Instruction: Could you update the records below by replacing every instance of "layout element" with "page element" and leaving everything else unchanged?

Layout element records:
___

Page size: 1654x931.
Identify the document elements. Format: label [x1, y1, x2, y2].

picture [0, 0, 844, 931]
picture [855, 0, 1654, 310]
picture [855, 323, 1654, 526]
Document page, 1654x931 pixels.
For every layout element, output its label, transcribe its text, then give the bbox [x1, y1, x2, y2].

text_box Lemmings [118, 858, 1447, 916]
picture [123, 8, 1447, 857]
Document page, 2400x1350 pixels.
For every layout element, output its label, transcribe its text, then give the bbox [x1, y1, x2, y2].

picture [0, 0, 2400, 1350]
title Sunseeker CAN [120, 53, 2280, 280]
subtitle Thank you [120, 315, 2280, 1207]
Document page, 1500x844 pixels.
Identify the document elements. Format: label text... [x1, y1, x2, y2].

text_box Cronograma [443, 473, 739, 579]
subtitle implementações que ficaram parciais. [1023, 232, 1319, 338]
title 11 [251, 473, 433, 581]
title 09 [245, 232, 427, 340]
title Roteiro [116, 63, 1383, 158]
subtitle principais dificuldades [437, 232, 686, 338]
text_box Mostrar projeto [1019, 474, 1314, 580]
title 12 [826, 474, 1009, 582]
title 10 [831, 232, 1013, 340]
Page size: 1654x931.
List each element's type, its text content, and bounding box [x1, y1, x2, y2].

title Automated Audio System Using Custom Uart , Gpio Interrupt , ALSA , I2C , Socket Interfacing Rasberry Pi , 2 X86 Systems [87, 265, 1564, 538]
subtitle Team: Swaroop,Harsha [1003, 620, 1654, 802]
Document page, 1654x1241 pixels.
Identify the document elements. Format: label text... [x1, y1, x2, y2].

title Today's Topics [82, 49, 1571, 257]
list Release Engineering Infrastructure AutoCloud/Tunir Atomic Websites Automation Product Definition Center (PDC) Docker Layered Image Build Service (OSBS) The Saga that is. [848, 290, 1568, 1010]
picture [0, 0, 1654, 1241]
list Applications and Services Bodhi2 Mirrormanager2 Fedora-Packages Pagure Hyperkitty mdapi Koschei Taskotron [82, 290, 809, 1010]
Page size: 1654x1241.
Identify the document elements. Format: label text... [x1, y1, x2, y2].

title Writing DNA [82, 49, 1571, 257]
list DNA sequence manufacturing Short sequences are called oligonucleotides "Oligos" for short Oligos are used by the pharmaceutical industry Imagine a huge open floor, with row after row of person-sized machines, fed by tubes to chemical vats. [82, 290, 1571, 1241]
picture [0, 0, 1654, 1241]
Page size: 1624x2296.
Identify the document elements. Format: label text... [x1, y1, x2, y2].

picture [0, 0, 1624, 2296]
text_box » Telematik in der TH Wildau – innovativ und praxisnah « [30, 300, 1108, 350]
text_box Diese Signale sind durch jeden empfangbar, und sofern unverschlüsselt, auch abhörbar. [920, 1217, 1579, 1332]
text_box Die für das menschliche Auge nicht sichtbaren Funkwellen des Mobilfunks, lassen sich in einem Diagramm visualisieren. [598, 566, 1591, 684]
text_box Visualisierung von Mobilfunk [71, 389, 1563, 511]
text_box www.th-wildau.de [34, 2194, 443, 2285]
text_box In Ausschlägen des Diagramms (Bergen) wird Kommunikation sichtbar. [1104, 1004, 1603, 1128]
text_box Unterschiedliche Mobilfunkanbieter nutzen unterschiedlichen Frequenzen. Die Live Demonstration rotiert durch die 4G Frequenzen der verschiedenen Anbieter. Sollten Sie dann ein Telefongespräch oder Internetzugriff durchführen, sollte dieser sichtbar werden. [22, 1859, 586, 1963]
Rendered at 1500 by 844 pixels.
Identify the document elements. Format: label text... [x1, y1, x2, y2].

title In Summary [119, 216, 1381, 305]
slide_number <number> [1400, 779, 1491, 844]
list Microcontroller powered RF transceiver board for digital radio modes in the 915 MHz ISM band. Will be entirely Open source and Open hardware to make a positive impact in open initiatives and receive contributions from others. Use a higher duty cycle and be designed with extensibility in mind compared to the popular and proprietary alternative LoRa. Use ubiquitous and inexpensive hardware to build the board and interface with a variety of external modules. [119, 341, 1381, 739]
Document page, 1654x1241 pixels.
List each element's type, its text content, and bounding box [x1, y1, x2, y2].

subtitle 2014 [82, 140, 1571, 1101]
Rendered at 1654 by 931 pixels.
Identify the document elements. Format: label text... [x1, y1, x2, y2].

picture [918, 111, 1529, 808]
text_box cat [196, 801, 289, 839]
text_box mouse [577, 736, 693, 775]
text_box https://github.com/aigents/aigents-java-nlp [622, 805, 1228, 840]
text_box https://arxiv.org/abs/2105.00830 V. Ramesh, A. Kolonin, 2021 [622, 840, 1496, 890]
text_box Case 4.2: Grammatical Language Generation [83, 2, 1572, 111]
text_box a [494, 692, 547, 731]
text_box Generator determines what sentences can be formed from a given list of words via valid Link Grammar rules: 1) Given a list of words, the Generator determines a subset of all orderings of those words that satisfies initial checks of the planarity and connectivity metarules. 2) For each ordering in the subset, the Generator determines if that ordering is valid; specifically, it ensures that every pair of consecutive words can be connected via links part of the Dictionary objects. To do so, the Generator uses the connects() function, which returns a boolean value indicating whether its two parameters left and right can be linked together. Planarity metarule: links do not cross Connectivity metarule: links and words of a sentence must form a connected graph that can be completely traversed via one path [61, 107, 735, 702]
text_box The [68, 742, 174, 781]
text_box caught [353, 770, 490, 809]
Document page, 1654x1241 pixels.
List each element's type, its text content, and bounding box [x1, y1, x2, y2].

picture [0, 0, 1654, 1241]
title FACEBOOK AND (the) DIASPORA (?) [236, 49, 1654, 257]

___

Answer to the exercise:
Page size: 1654x931.
Identify the document elements. Format: label [x1, y1, x2, y2].

picture [0, 0, 844, 931]
picture [855, 0, 1654, 310]
picture [855, 323, 1654, 526]
Document page, 1654x931 pixels.
For every page element, output its label, transcribe its text, then give the bbox [x1, y1, x2, y2].

text_box Lemmings [118, 858, 1447, 916]
picture [123, 8, 1447, 857]
Document page, 2400x1350 pixels.
For every page element, output its label, transcribe its text, then give the bbox [x1, y1, x2, y2].

picture [0, 0, 2400, 1350]
title Sunseeker CAN [120, 53, 2280, 280]
subtitle Thank you [120, 315, 2280, 1207]
Document page, 1500x844 pixels.
Identify the document elements. Format: label text... [x1, y1, x2, y2].

text_box Cronograma [443, 473, 739, 579]
subtitle implementações que ficaram parciais. [1023, 232, 1319, 338]
title 11 [251, 473, 433, 581]
title 09 [245, 232, 427, 340]
title Roteiro [116, 63, 1383, 158]
subtitle principais dificuldades [437, 232, 686, 338]
text_box Mostrar projeto [1019, 474, 1314, 580]
title 12 [826, 474, 1009, 582]
title 10 [831, 232, 1013, 340]
Page size: 1654x931.
List each element's type, its text content, and bounding box [x1, y1, x2, y2].

title Automated Audio System Using Custom Uart , Gpio Interrupt , ALSA , I2C , Socket Interfacing Rasberry Pi , 2 X86 Systems [87, 265, 1564, 538]
subtitle Team: Swaroop,Harsha [1003, 620, 1654, 802]
Document page, 1654x1241 pixels.
Identify the document elements. Format: label text... [x1, y1, x2, y2].

title Today's Topics [82, 49, 1571, 257]
list Release Engineering Infrastructure AutoCloud/Tunir Atomic Websites Automation Product Definition Center (PDC) Docker Layered Image Build Service (OSBS) The Saga that is. [848, 290, 1568, 1010]
picture [0, 0, 1654, 1241]
list Applications and Services Bodhi2 Mirrormanager2 Fedora-Packages Pagure Hyperkitty mdapi Koschei Taskotron [82, 290, 809, 1010]
Page size: 1654x1241.
Identify the document elements. Format: label text... [x1, y1, x2, y2].

title Writing DNA [82, 49, 1571, 257]
list DNA sequence manufacturing Short sequences are called oligonucleotides "Oligos" for short Oligos are used by the pharmaceutical industry Imagine a huge open floor, with row after row of person-sized machines, fed by tubes to chemical vats. [82, 290, 1571, 1241]
picture [0, 0, 1654, 1241]
Page size: 1624x2296.
Identify the document elements. Format: label text... [x1, y1, x2, y2].

picture [0, 0, 1624, 2296]
text_box » Telematik in der TH Wildau – innovativ und praxisnah « [30, 300, 1108, 350]
text_box Diese Signale sind durch jeden empfangbar, und sofern unverschlüsselt, auch abhörbar. [920, 1217, 1579, 1332]
text_box Die für das menschliche Auge nicht sichtbaren Funkwellen des Mobilfunks, lassen sich in einem Diagramm visualisieren. [598, 566, 1591, 684]
text_box Visualisierung von Mobilfunk [71, 389, 1563, 511]
text_box www.th-wildau.de [34, 2194, 443, 2285]
text_box In Ausschlägen des Diagramms (Bergen) wird Kommunikation sichtbar. [1104, 1004, 1603, 1128]
text_box Unterschiedliche Mobilfunkanbieter nutzen unterschiedlichen Frequenzen. Die Live Demonstration rotiert durch die 4G Frequenzen der verschiedenen Anbieter. Sollten Sie dann ein Telefongespräch oder Internetzugriff durchführen, sollte dieser sichtbar werden. [22, 1859, 586, 1963]
Rendered at 1500 by 844 pixels.
Identify the document elements. Format: label text... [x1, y1, x2, y2].

title In Summary [119, 216, 1381, 305]
slide_number <number> [1400, 779, 1491, 844]
list Microcontroller powered RF transceiver board for digital radio modes in the 915 MHz ISM band. Will be entirely Open source and Open hardware to make a positive impact in open initiatives and receive contributions from others. Use a higher duty cycle and be designed with extensibility in mind compared to the popular and proprietary alternative LoRa. Use ubiquitous and inexpensive hardware to build the board and interface with a variety of external modules. [119, 341, 1381, 739]
Document page, 1654x1241 pixels.
List each element's type, its text content, and bounding box [x1, y1, x2, y2].

subtitle 2014 [82, 140, 1571, 1101]
Rendered at 1654 by 931 pixels.
Identify the document elements. Format: label text... [x1, y1, x2, y2].

picture [918, 111, 1529, 808]
text_box cat [196, 801, 289, 839]
text_box mouse [577, 736, 693, 775]
text_box https://github.com/aigents/aigents-java-nlp [622, 805, 1228, 840]
text_box https://arxiv.org/abs/2105.00830 V. Ramesh, A. Kolonin, 2021 [622, 840, 1496, 890]
text_box Case 4.2: Grammatical Language Generation [83, 2, 1572, 111]
text_box a [494, 692, 547, 731]
text_box Generator determines what sentences can be formed from a given list of words via valid Link Grammar rules: 1) Given a list of words, the Generator determines a subset of all orderings of those words that satisfies initial checks of the planarity and connectivity metarules. 2) For each ordering in the subset, the Generator determines if that ordering is valid; specifically, it ensures that every pair of consecutive words can be connected via links part of the Dictionary objects. To do so, the Generator uses the connects() function, which returns a boolean value indicating whether its two parameters left and right can be linked together. Planarity metarule: links do not cross Connectivity metarule: links and words of a sentence must form a connected graph that can be completely traversed via one path [61, 107, 735, 702]
text_box The [68, 742, 174, 781]
text_box caught [353, 770, 490, 809]
Document page, 1654x1241 pixels.
List each element's type, its text content, and bounding box [x1, y1, x2, y2].

picture [0, 0, 1654, 1241]
title FACEBOOK AND (the) DIASPORA (?) [236, 49, 1654, 257]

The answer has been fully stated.